The last line in this code snippet will display the cluster widget with a link to the Dask dashboard, which you can use to monitor the cluster (for more information about what is displayed on the dashboard, please refer to the Dask documentation on the subject). Before working with the cluster, you will need to specify the number of workers to use (see next question below).

How can I specify how many workers to use?

cluster.adapt(maximum=3)

We recommend starting with the command cluster.adapt(maximum=3), which will scale the cluster to have three workers. After specifying the number of workers, you can then run any code you would like to run on the cluster. Use more workers when working on high-resolution, calculation heavy applications (for example, with hourly datasets you may want to use 6 or 8 workers) and less workers when working with low-resolution simpler notebooks.

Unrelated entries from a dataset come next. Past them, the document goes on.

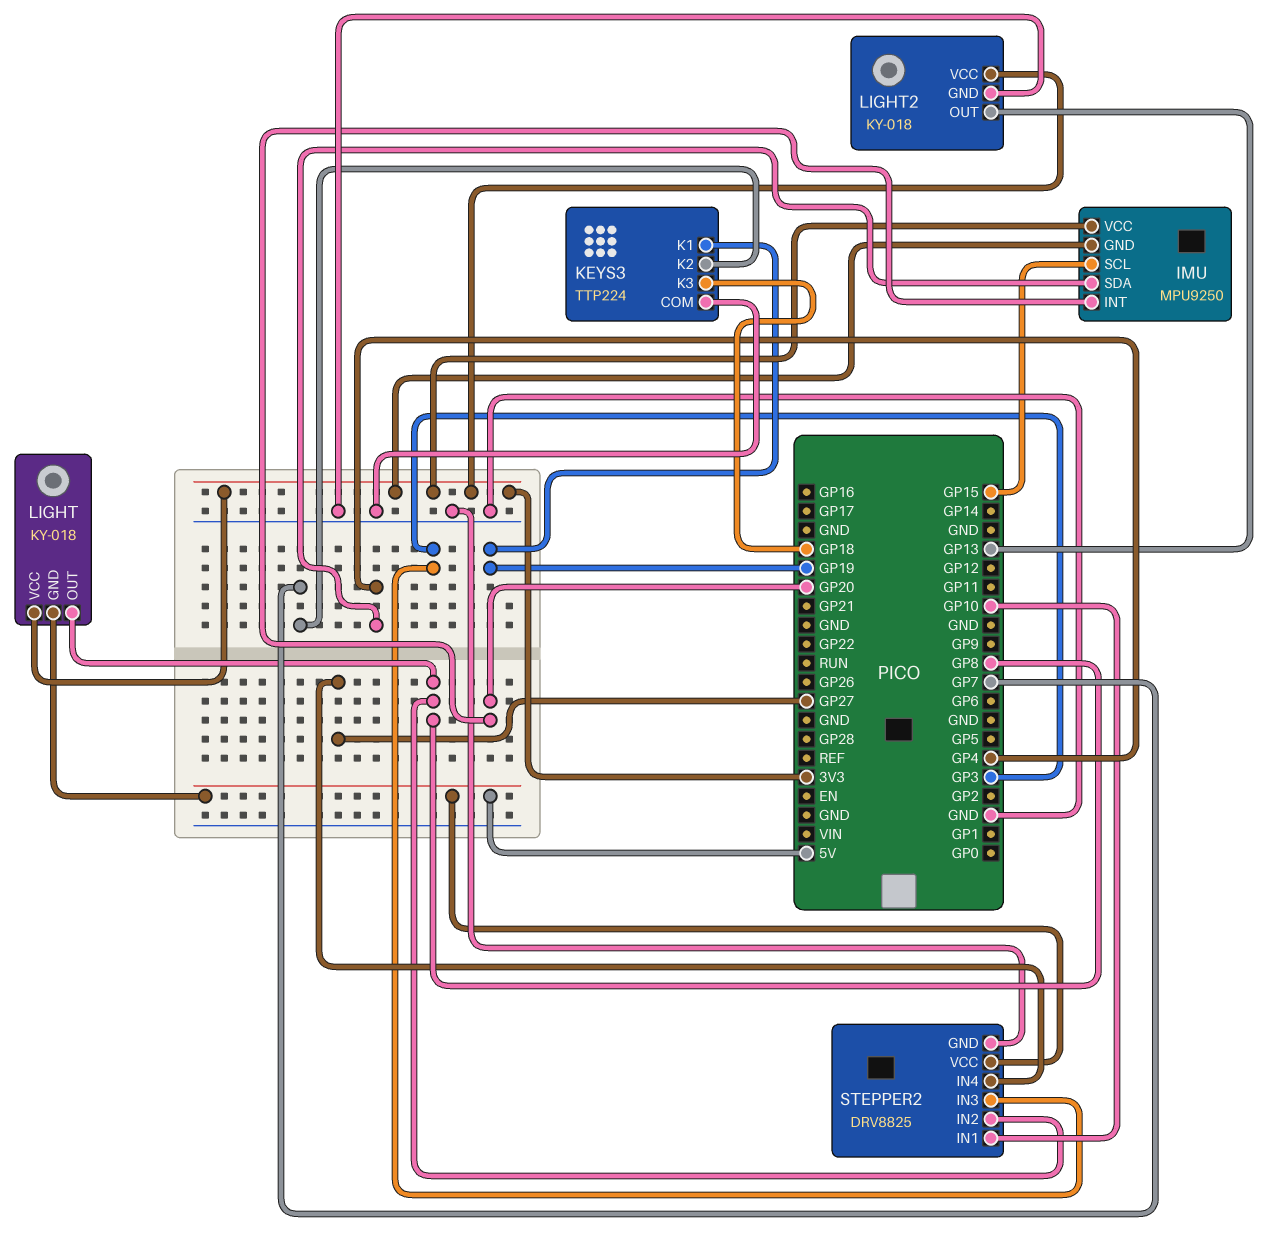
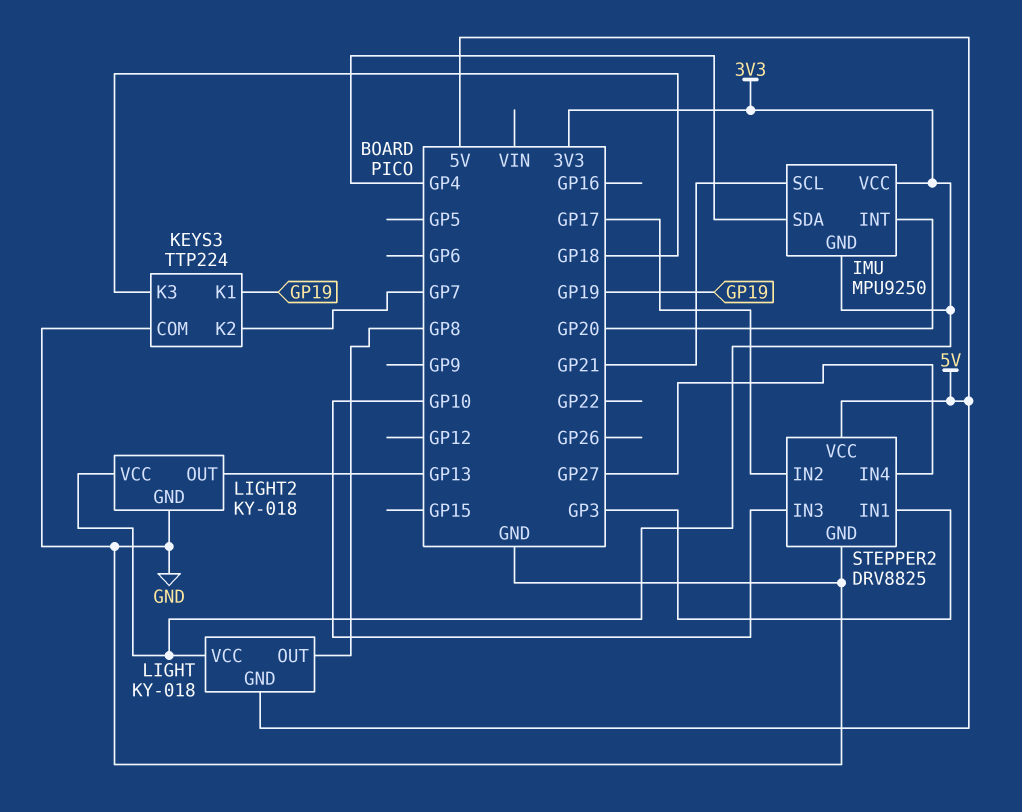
IMU pin SCL: GP15 -> GP21
STEPPER2 pin IN1: GP10 -> GP3
STEPPER2 pin IN2: GP8 -> GP17
STEPPER2 pin IN3: GP3 -> GP10

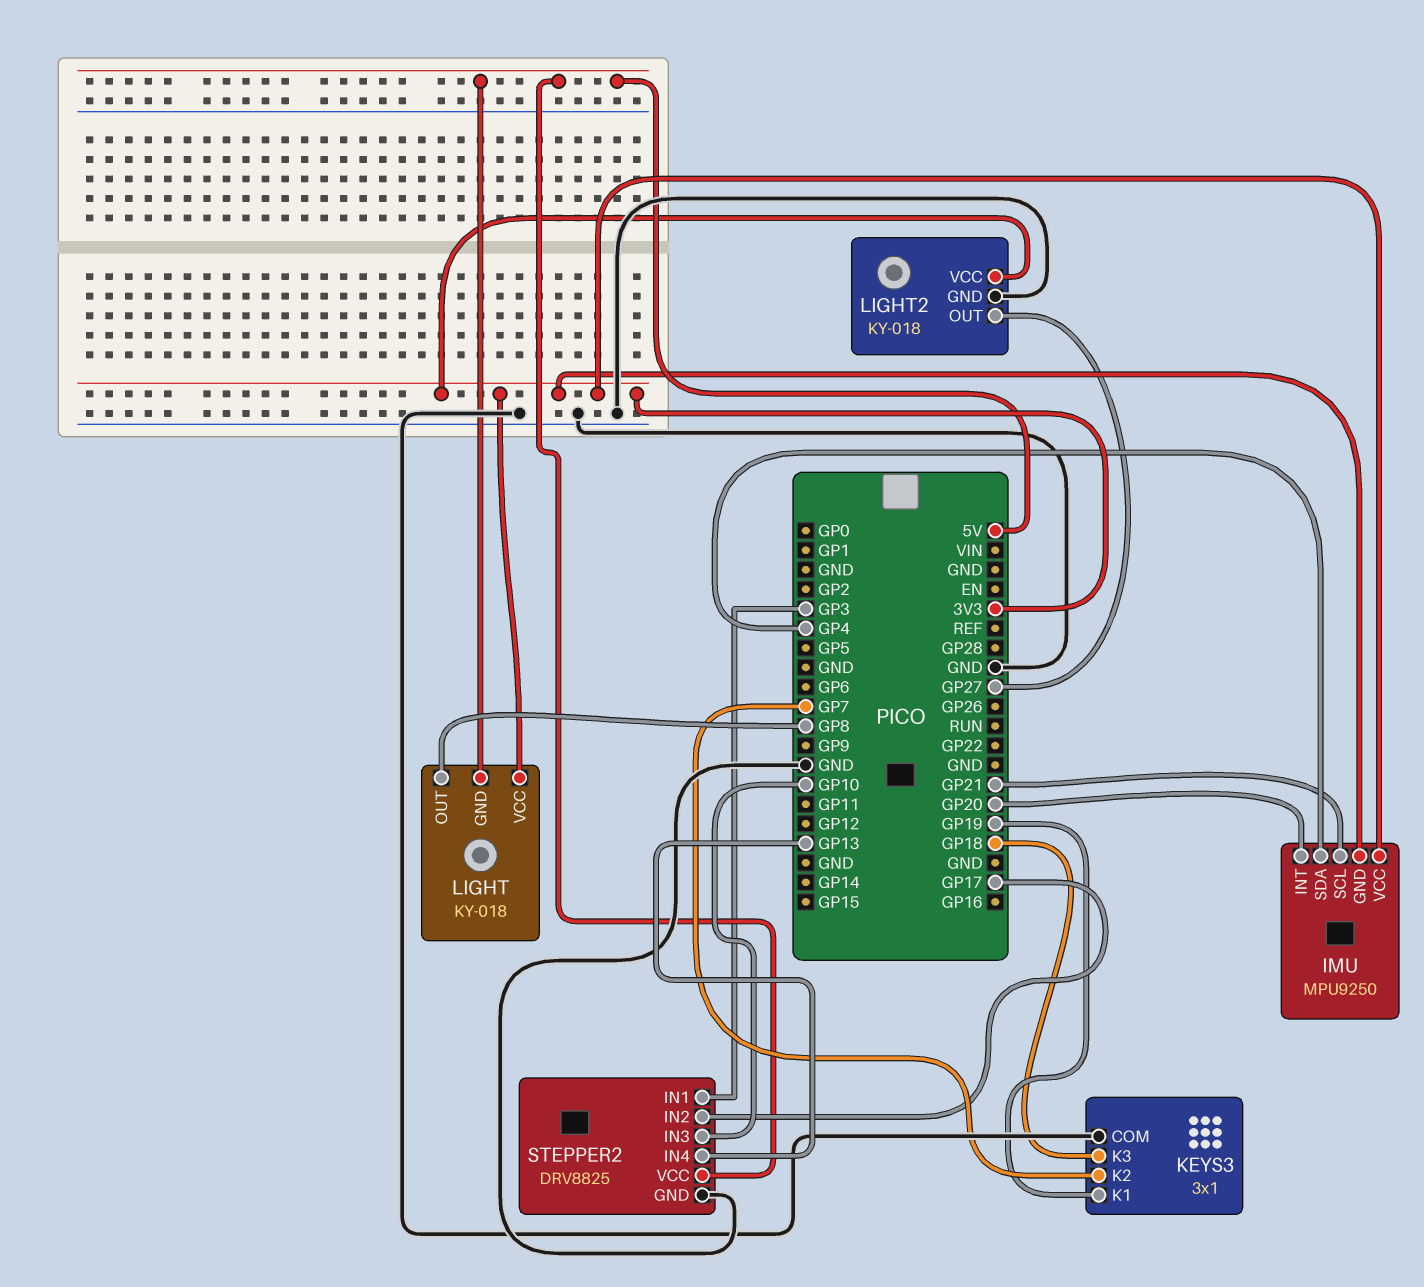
KEYS3: TTP224 -> 3x1
LIGHT2 pin OUT: GP13 -> GP27
STEPPER2 pin IN4: GP27 -> GP13

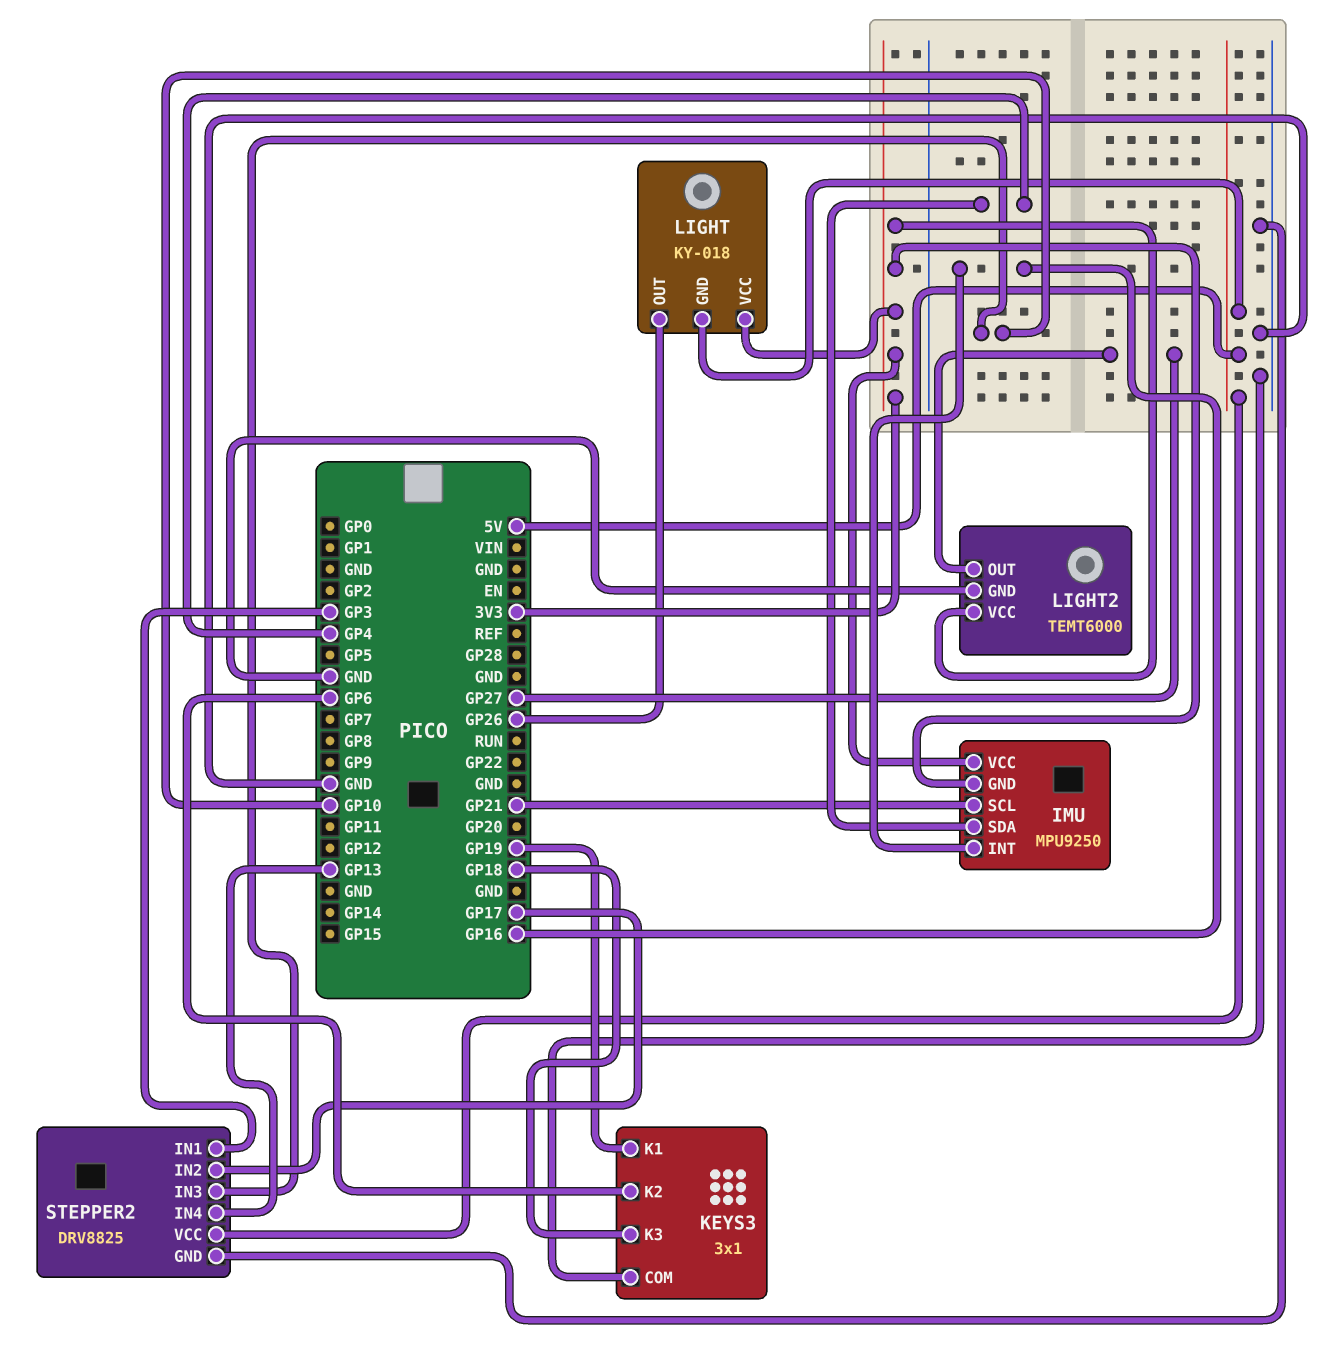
IMU pin INT: GP20 -> GP16
KEYS3 pin K2: GP7 -> GP6
LIGHT pin OUT: GP8 -> GP26
LIGHT2: KY-018 -> TEMT6000

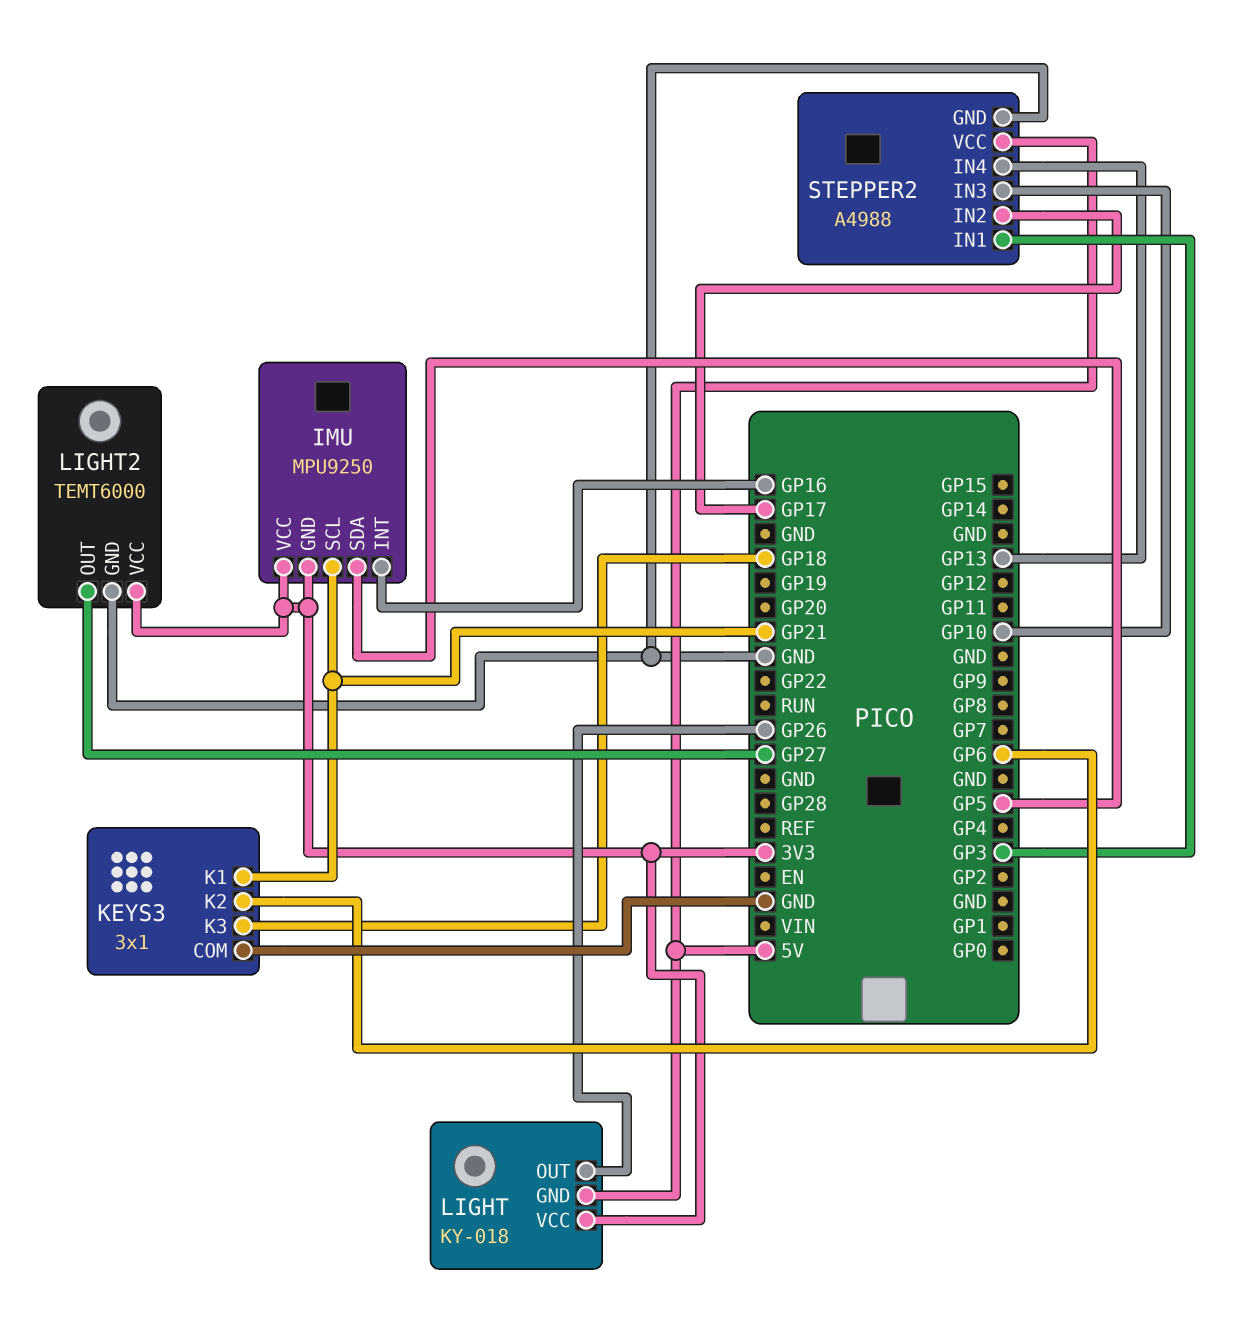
IMU pin SDA: GP4 -> GP5
KEYS3 pin K1: GP19 -> GP21
STEPPER2: DRV8825 -> A4988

Do I need to do anything special to my code to take advantage of the dask cluster?

No. Xarray functions and the climate data on the Analytics Engine are already optimized to take advantage of parallel computing resources that are present, so simply by starting a cluster on the Analytics Engine our tools (and any of your xarray code) will utilize those parallel resources automatically.

How can I close down the cluster when I am done?

cluster.close()

Workers will come from a pool that is shared between users of the Analytics Engine, so please close the cluster you are using when you are done working with it.

I am confident with coding in python. How can I access the data catalog directly?

import intake
col = intake.open_esm_datastore('https://cadcat.s3.amazonaws.com/cae-collection.json')

See documentation for more on the usage of an ESM catalog.

How can I download the climate data used in the Analytics Engine?

All the climate data used by the Analytics Engine is stored in a publicly accessible AWS S3 bucket. If you are familiar with Python you can easily access the data directly using the xarray package or through the intake package with our intake ESM data catalog. Once opened as an xarray dataset you can then export the data to a NetCDF file on your computer.

Here is a quick way to open an individual Zarr store with Xarray:

import xarray as xr

ds = xr.open_zarr('s3://cadcat/wrf/ucla/cesm2/historical/1hr/lwdnb/d01', storage_options={'anon': True})

For a complete list of S3 data paths see the ESM catalog’s Zarr store CSV.

For a more detailed walkthrough on using the intake catalog to access and download data, check out this Jupyter notebook.

If you are looking for direct access to LOCA2 NetCDF files, you can interactively browse the S3 bucket to download individual .nc files by variable, or install AWS CLI tools and run the following command to download everything:

aws s3 sync --no-sign-request s3://cadcat/loca2/aaa-ca-hybrid /my/local/path

Please note that if you would like to download everything, you will need to change /my/local/path to a directory where you are able to store 12.7TB of data.